From: Filipe Manana <fdmanana@suse.com>

For hole punching and zero range we have this loop that checks if we have
ordered extents after locking the file range, and if so unlock the range,
wait for ordered extents, and retry until we don't find more ordered
extents.

This logic was needed in the past because:

1) Direct IO writes within the i_size boundary did not take the inode's
   VFS lock. This was because that lock used to be a mutex, then some
   years ago it was switched to a rw semaphore (commit 9902af79c01a8e
   ("parallel lookups: actual switch to rwsem")), and then btrfs was
   changed to take the VFS inode's lock in shared mode for writes that
   don't cross the i_size boundary (commit e9adabb9712ef9 ("btrfs: use
   shared lock for direct writes within EOF"));

2) We could race with memory mapped writes, because memory mapped writes
   don't acquire the inode's VFS lock. We don't have that race anymore,
   as we have a rw semaphore to synchronize memory mapped writes with
   fallocate (and reflinking too).
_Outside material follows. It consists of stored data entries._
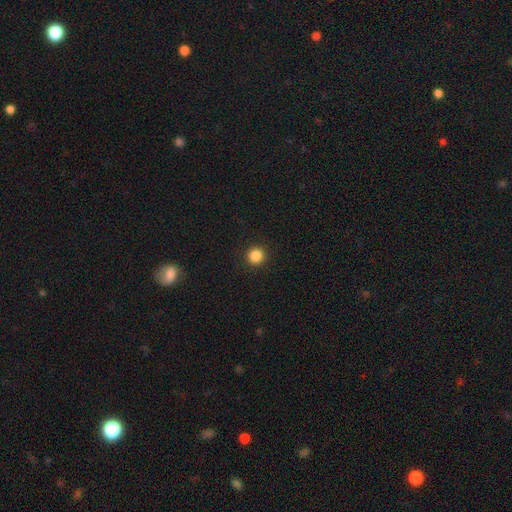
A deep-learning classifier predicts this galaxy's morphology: Q: Smooth or featured?
A: smooth (86%); runner-up: star or artifact (11%)
Q: How rounded?
A: round (93%); runner-up: in between (6%)
Q: Merging?
A: none (93%); runner-up: minor disturbance (5%)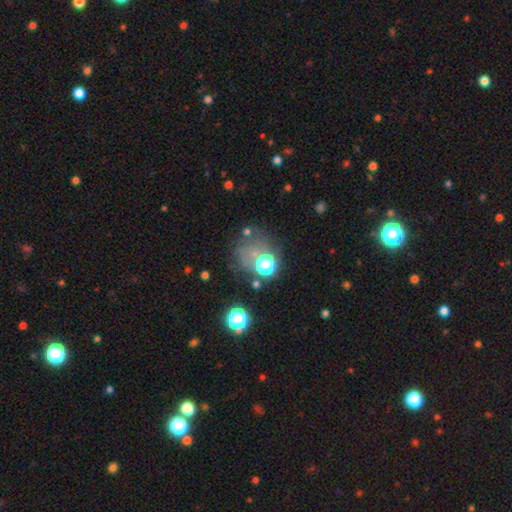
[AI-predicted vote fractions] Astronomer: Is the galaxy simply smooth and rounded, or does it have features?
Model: star or artifact — 44% (runner-up: smooth, 39%).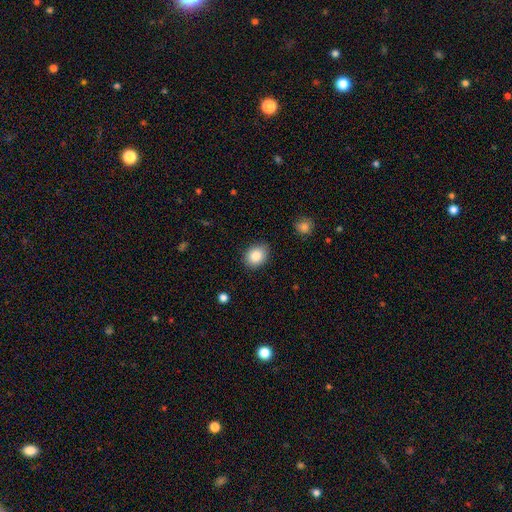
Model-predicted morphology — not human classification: This appears to be a smooth galaxy with no disk features (86%) that is in between round and cigar-shaped (52%). Merging: none (85%).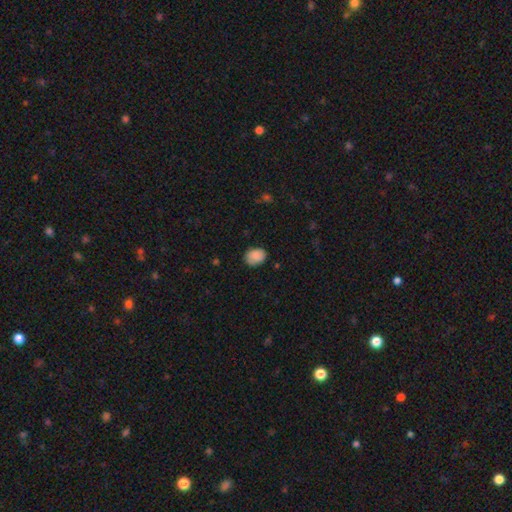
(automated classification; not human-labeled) Smooth or featured: smooth — 86% (star or artifact — 8%)
How rounded: in between — 58% (round — 41%)
Merging: none — 76% (minor disturbance — 19%)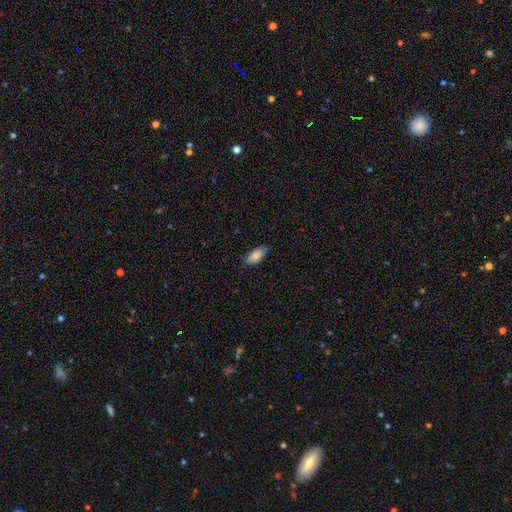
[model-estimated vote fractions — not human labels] This appears to be a smooth galaxy with no disk features (82%) that is in between round and cigar-shaped (90%). Merging: none (85%).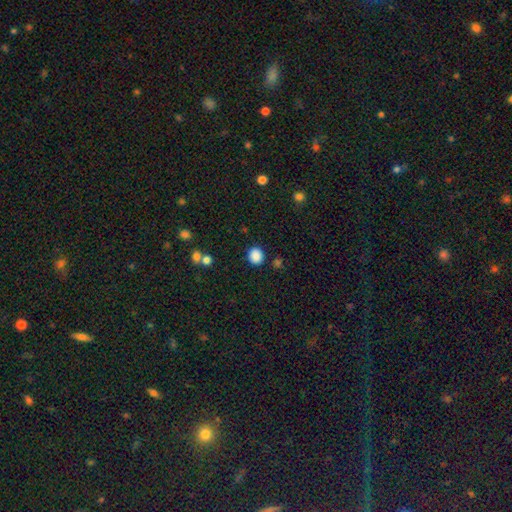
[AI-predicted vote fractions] Smooth or featured? Predicted: smooth (p=0.87). How rounded? Predicted: round (p=0.70). Merging? Predicted: none (p=0.86).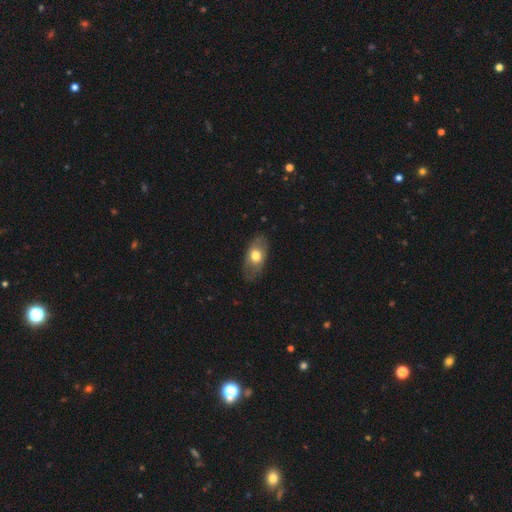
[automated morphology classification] This appears to be a smooth galaxy with no disk features (65%) that is in between round and cigar-shaped (88%). Merging: none (78%).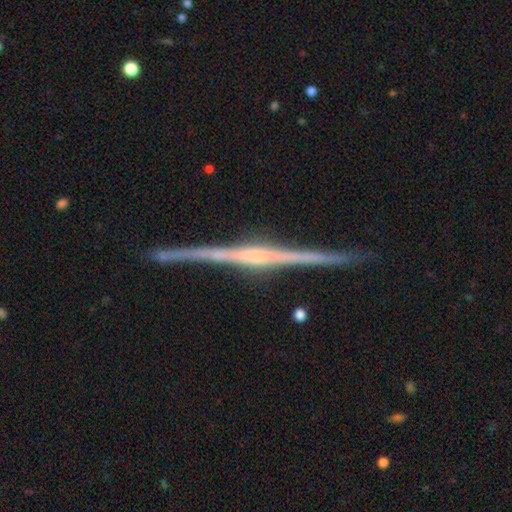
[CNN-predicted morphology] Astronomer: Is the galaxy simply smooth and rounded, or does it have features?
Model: featured or disk — 90%.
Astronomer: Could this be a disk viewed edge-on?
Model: yes — 99%.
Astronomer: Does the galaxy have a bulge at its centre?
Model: rounded — 55%.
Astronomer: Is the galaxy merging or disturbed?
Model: none — 90%.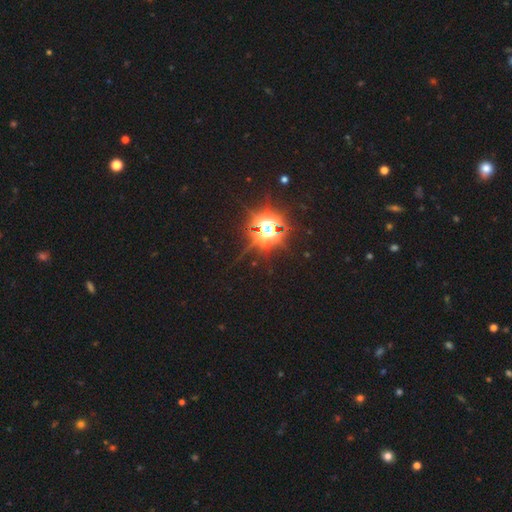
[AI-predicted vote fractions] Smooth or featured? star or artifact (84%)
That change happened with commit
   8d9b4a162a37ce ("btrfs: exclude mmap from happening during all
   fallocate operations").

So stop looking for ordered extents after locking the file range when
doing hole punching and zero range operations.

Signed-off-by: Filipe Manana <fdmanana@suse.com>
---
 fs/btrfs/file.c | 54 +++++++++++++++++--------------------------------
 1 file changed, 18 insertions(+), 36 deletions(-)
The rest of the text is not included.